Haut-Karabakh : l’ancien dirigeant Ruben Vardanyan apparaît émacié lors de son procès à Bakou
Pour ceux qui ont connu le visage rond et jovial de Ruben Vardanyan, bien connu en Artsakh, en Arménie mais aussi au-delà, la photo du prisonnier de guerre, diffusée ce mardi par un média d’État en Azerbaïdjan, laisse difficilement indifférent. Le milliardaire russo-arménien, qui fut un temps à la tête du gouvernement de la république autoproclamée en 2022, apparaît dans la salle d’audience du tribunal militaire la figure émaciée, près d’un mois après le début de sa grève de la faim pour dénoncer un simulacre de procès.
Ce philanthrope, venu de Russie après la guerre de 2020 pour soutenir la population du Haut-Karabakh menacée par l’Azerbaïdjan, a été fait prisonnier lors de la guerre éclair menée par Bakou fin 2023 pour prendre le contrôle de l’enclave. Depuis le 17 janvier, lui et 15 autres anciens dirigeants d’Arstakh également prisonniers comparaissent devant un tribunal militaire à Bakou, la capitale azerbaïdjanaise, pour «terrorisme», «séparatisme» et «crimes de guerre». Aucun journaliste, observateur ou organisation internationale n’ont été autorisés à assister aux audiences.
Appel à un procès équitable
Dans un message audio diffusé début mars par l’intermédiaire de sa famille, l’ancien dirigeant avait expliqué sa décision d’entamer une grève de la faim, commencée le 25 février. Le prisonnier prenait à partie les dirigeants de cette ex-république soviétique, classée 141e sur 167 dans l’indice de démocratie, réclamant un procès équitable et transparent. «Si vous jugez, jugez professionnellement, publiquement, ouvertement (...) en présence de journalistes internationaux, d’observateurs», lançait l’ex-dirigeant. «Je veux dire à tous mes compatriotes, à tous ceux que j’aime : ce n’est pas moi et 15 autres personnes que l’on juge, mais tous les Arméniens». Celui qui a été nominé pour le prix Nobel de la paix en 2024 invitait également les Arméniens à ne jamais céder au désespoir, appelant à l’unité. «Peuple de l’Artsakh et Arméniens - nous sommes tous unis. Nous surmonterons tout (...) et je suis certain que malgré toutes les épreuves qui nous attendent, nous allons tenir bon», déclarait l’Arménien.

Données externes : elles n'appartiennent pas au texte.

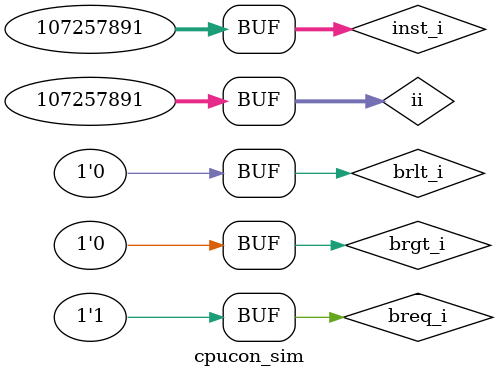
<source format=v>
module cpucon_sim();


wire[31:0] inst_i;
wire breq_i;
wire brgt_i;
wire brlt_i;
wire pcsel_o;
wire regwen_o;
wire[1:0] wbsel_o;
wire[2:0] sext_o;
wire[3:0] aluop_o;
wire asel_o;
wire bsel_o;
wire memrw_o;
reg[31:0] ii;


assign inst_i=ii;
assign breq_i=1;
assign brgt_i=0;
assign brlt_i=0;


controller cpucon_sim_controller(
    .inst_i(inst_i),
    .breq_i(breq_i),
    .brgt_i(brgt_i),
    .brlt_i(brlt_i),
    .pcsel_o(pcsel_o),
    .regwen_o(regwen_o),
    .wbsel_o(wbsel_o),
    .sext_o(sext_o),
    .aluop_o(aluop_o),
    .asel_o(asel_o),
    .bsel_o(bsel_o),
    .memrw_o(memrw_o)
);


// FFFFF4B7		lui 
// 00100A93		addi
// 00200B13		addi
// 0704A403		lw x
// 0FF47913		andi
// 01891913		slli
// 41895913		srai
// 40845993		srai
// 0FF9F993		andi
// 01899993		slli
// 4189D993		srai
// 41545A13		srai
// 007A7A13		andi
// 000002B3		add 
// 045A0263		beq 

initial begin
    ii = 32'hFFFFF4B7;
    #50
    ii =  32'h00100A93;
    #50
    ii =  32'h0704A403;// lw
    #30
    ii =  32'h0FF47913;//andi
    #40
    ii =  32'h01891913;//slli
    #50
    ii =  32'h000002B3;//add
    #60
    ii =  32'h045A0263;//beq
    #70 //jal
    ii =  32'h0080006F;
    #80  //ss
    ii = 32'h0664A023;
end
endmodule
</source>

Son fils, David Vardanyan, qui peut s’entretenir avec son père de manière sporadique par téléphone, se dit plus que jamais inquiet. «La famille est bien sûr dévastée, mais nous comprenons ce qu’il fait, car les violations azerbaïdjanaises de toutes les lois internationales et nationales vont au-delà du bien et du mal et doivent être un sujet. Il estime que la grève de la faim est la seule option, malheureusement».
Pour l’ex-représentant de l’Artsakh en France Hovhannès Guevorkian, «il ne fait aucun doute que le Président azerbaïdjanais est prêt à laisser mourir Ruben Vardanyan». «Ce n’est pas seulement une question de cruauté, c’est une question de stratégie : le pouvoir azéri cherche à briser un symbole, celui qui incarne la résistance, le combat pour la liberté et la justice», estime l’ancien diplomate, toujours actif pour soutenir les réfugiés d’Artsakh depuis l’hexagone, alors que quelque 100.000 habitants ont été chassés de leur terre en 2023. «Tous ces hommes déclarent devant la parodie de justice qui les juge qu’ils ont assumé, en pleine conscience, le leadership du combat des Artsakhiotes pour leur droit d’existence, leur droit à décider de leur sort face à la politique d’effacement azerbaïdjanaise».